Dataset items:
_ _ _ _
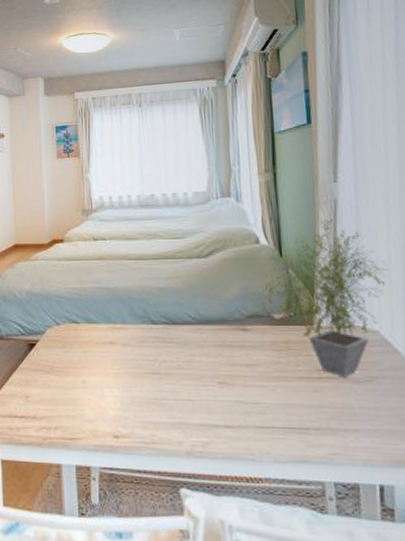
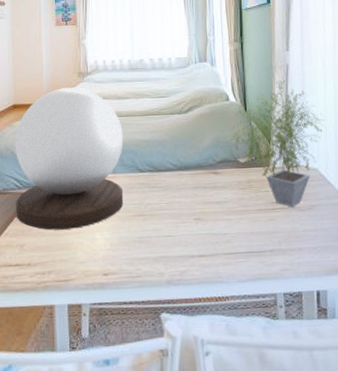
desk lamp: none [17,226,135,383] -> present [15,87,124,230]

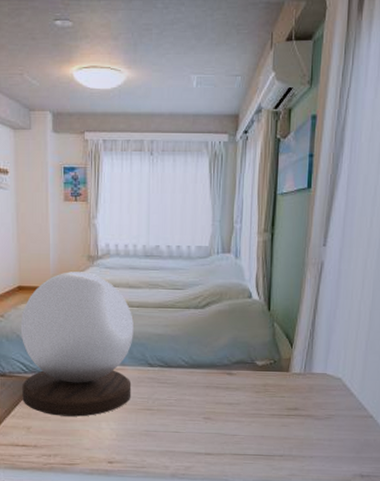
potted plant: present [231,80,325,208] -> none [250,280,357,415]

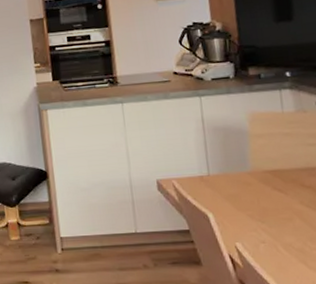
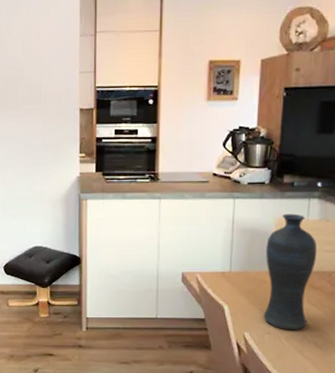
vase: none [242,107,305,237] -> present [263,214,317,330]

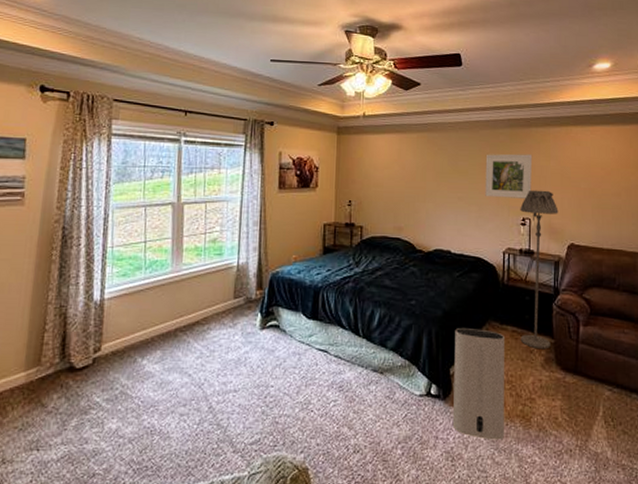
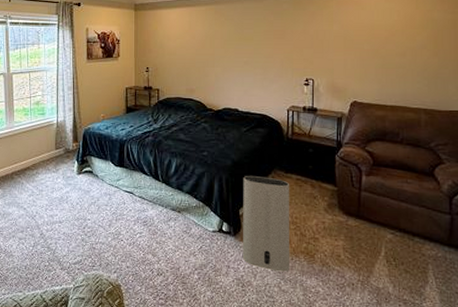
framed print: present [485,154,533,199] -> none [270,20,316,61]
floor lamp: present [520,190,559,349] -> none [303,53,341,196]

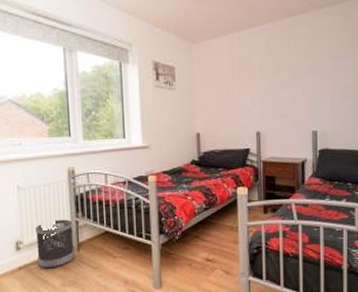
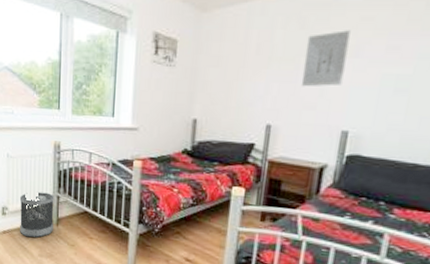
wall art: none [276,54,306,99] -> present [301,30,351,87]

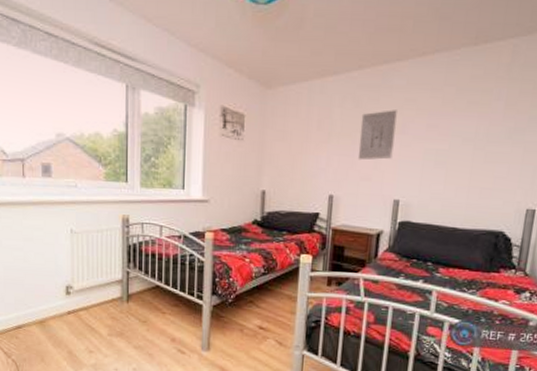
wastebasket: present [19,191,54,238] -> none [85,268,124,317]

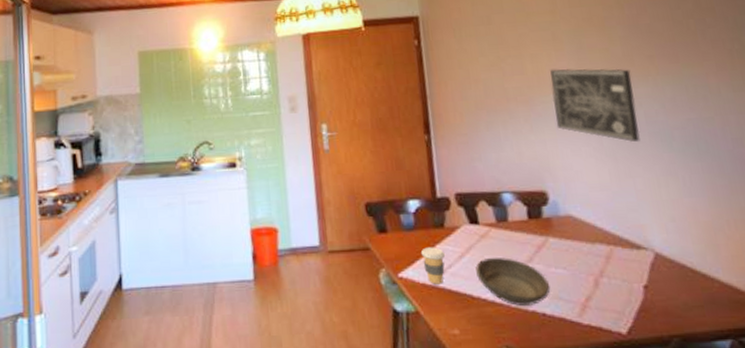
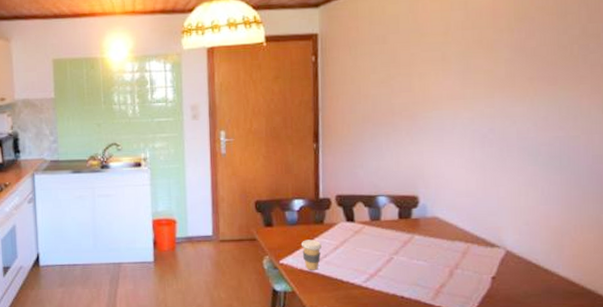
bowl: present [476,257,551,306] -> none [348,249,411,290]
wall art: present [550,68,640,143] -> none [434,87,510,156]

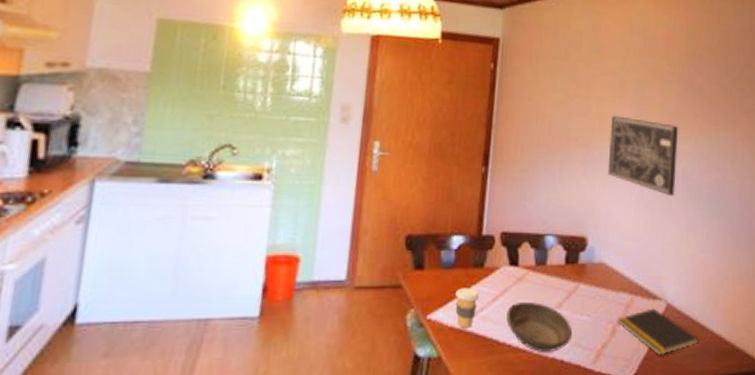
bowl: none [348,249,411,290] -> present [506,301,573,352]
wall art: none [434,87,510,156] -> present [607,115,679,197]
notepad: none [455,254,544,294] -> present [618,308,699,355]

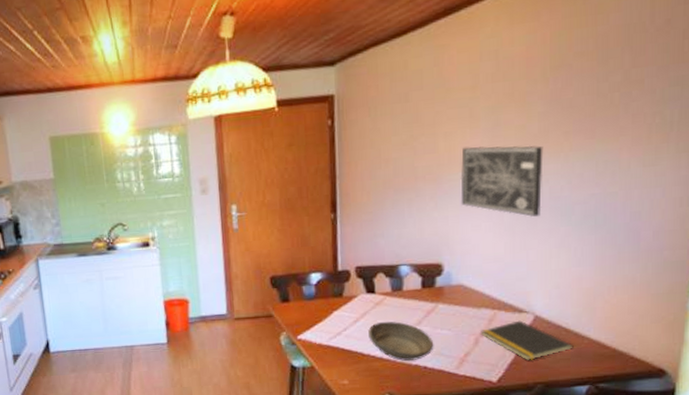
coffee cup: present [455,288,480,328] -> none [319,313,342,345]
_ _ _ _
Your task is to set down exactly the lines that run from the line holding "wall art: none [434,87,510,156]" through the close of the entries, including both ends. Pictures stay out.

wall art: none [434,87,510,156] -> present [607,115,679,197]
notepad: none [455,254,544,294] -> present [618,308,699,355]

coffee cup: present [455,288,480,328] -> none [319,313,342,345]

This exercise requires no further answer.